A sua imagem foi sempre a de
um cantor entusiasticamente aplaudido que se permitia dizer não gosto de cantar. Mas, tendo outro verso pronto para voar naquele verso que
está cantando: em toda canção, há outra
canção, ele dizia a Juan Capagorry numa entrevista publicada pela Trilce de
Montevideu, em 1988, juntamente com seus contos.

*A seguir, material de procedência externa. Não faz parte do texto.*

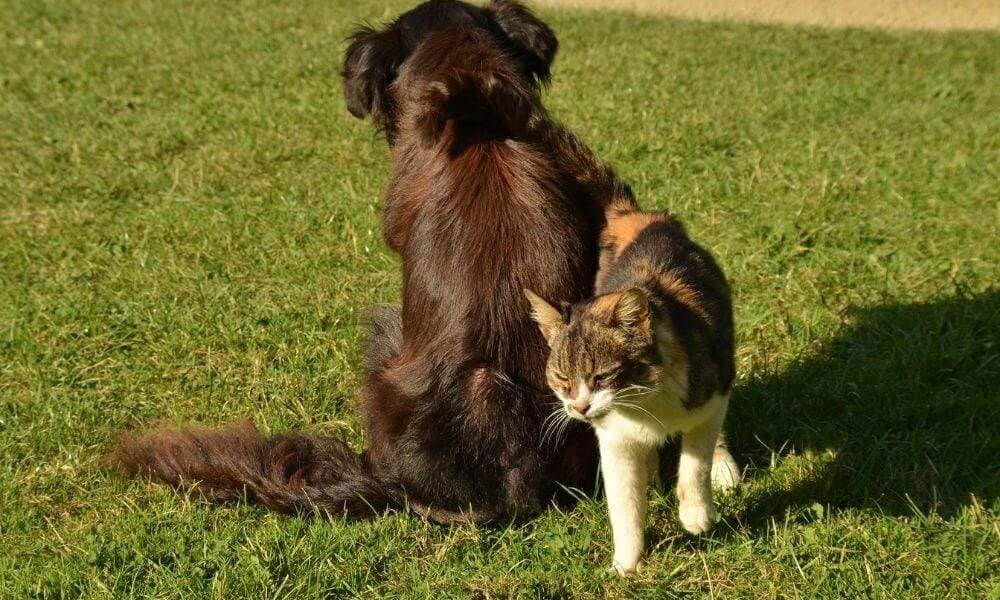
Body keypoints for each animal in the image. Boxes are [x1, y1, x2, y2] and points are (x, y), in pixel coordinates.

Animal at [528, 209, 740, 576]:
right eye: (561, 377)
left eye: (602, 376)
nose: (579, 407)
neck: (643, 401)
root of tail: (642, 217)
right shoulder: (614, 438)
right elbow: (623, 504)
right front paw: (625, 565)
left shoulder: (712, 396)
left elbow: (695, 459)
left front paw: (695, 515)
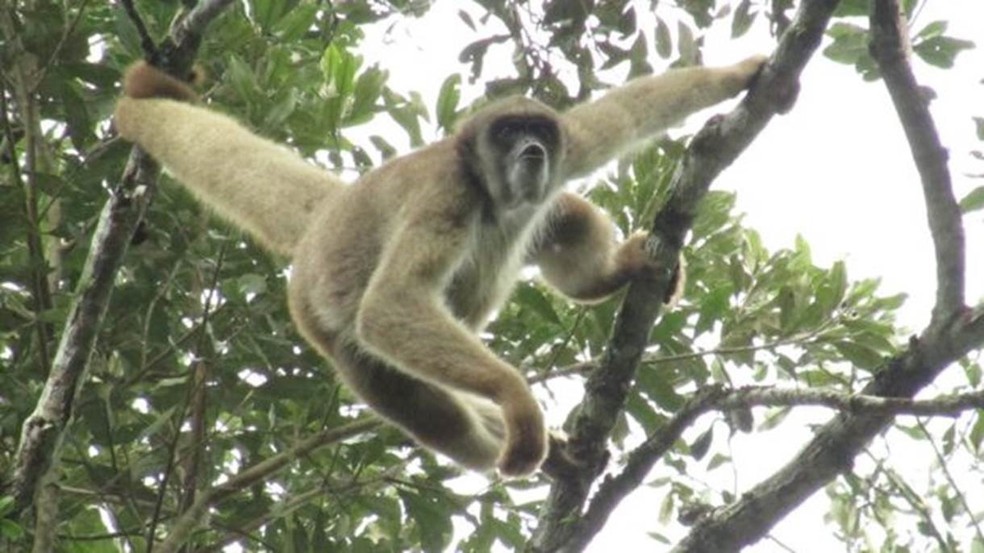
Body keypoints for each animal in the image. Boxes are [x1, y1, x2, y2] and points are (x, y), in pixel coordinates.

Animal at [115, 55, 768, 474]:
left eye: (535, 131)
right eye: (507, 134)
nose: (532, 150)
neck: (490, 192)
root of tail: (332, 210)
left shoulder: (569, 146)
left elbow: (624, 114)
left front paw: (745, 75)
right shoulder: (447, 191)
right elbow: (388, 306)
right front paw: (514, 397)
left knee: (567, 216)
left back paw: (612, 275)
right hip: (321, 318)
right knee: (418, 402)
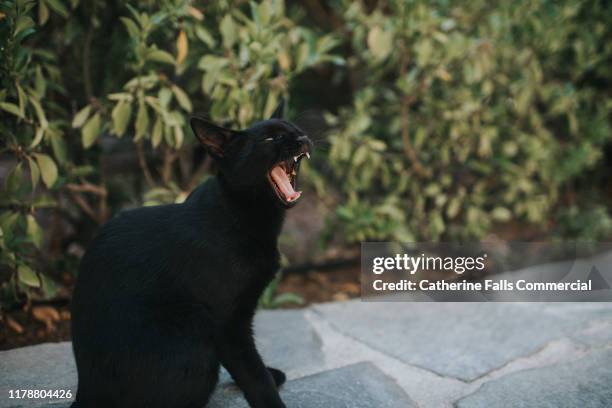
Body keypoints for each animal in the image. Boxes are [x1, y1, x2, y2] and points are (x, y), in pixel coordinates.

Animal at [69, 103, 314, 408]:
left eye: (296, 129)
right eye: (272, 139)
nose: (303, 138)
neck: (239, 213)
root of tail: (86, 391)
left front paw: (269, 374)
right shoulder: (227, 325)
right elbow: (253, 375)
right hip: (194, 324)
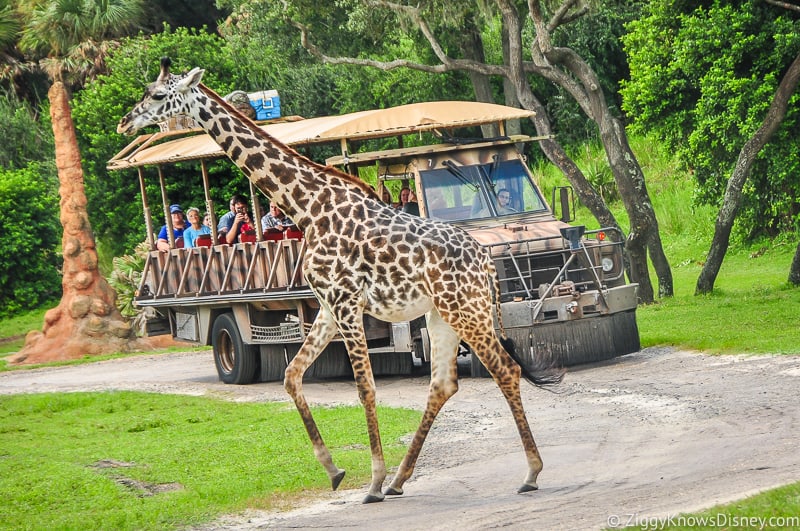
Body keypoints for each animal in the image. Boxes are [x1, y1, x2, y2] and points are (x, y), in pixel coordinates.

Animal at [117, 58, 564, 502]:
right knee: (443, 383)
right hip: (441, 313)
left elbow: (364, 386)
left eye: (157, 94)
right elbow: (291, 375)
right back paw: (403, 479)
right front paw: (335, 471)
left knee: (504, 369)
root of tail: (485, 260)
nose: (125, 122)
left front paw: (373, 482)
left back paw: (529, 473)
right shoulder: (328, 307)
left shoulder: (347, 303)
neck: (307, 208)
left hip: (464, 307)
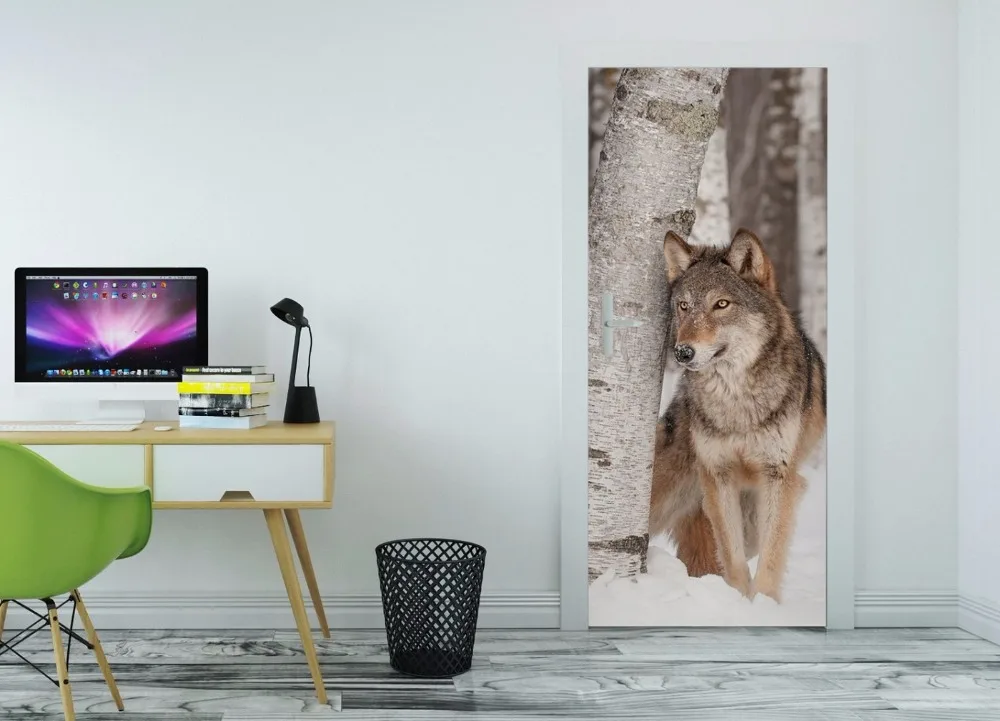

Foi quando chegou o fim de
sua espera. Mostrar-se aos cinqüenta anos também um escritor. Autor de poemas,
de crônicas, Alfredo Zitarrosa escolheu apenas doze contos para reunir no livro
Por si el recuerdo. Contos doídos e dolorosos diz Eduardo Galeano. Contos que se envolvem profundamente,
como suas canções, com tudo que diz respeito ao ser humano: sonhos, amores,
desejos de liberdade e de justiça, anseios de fugir da solidão.
E, assim, é em
“Desnaufrágio” onde o fantástico irrompe no cotidiano do personagem sem que lhe
pareça estar se alterando qualquer lógica porque certamente, para ele, não
estão claras as fronteiras entre a sua própria lógica e aquela que reina na
sociedade.
Caminhava de madrugada pela
praia quando completamente vestido e escorrendo água sai do mar o marinheiro
dinamarquês. A noite era clara e como se fosse um encontro marcado ali se
estabeleceu entre os dois um convívio de espontâneo entendimento e feliz.
Não lhe resultou estranha
essa chegada, nem inverossímil a explicação dada – o barco em que viera o marinheiro
naufragara diante da cidade.
Quando, exatamente vinte e
quatro horas depois acompanhou o amigo até onde o encontrara e o viu se atirar
no mar, vestido como chegara e nadar e desaparecer foi como se tudo obedecesse
à ordem normal das coisas. Também, o ter nadado na direção em que, nítido sob a
lua, emergia primeiro a popa, grande e branca, e depois o barco inteiro,
iluminado, que se pôs a flutuar e a se mover na superfície das ondas para se perder
de vista.
Voltou, então, para casa e
retomou sua vida de antes. Uma vida de tédio, angústia e solidão onde, ainda
que por breve tempo, se inscrevera a amizade.
Algo tão difícil de
acontecer num mundo eivado de ferozes egoísmos como ter vindo alguém do mar e
para ele ter voltado num navio que naufraga e desnaufraga.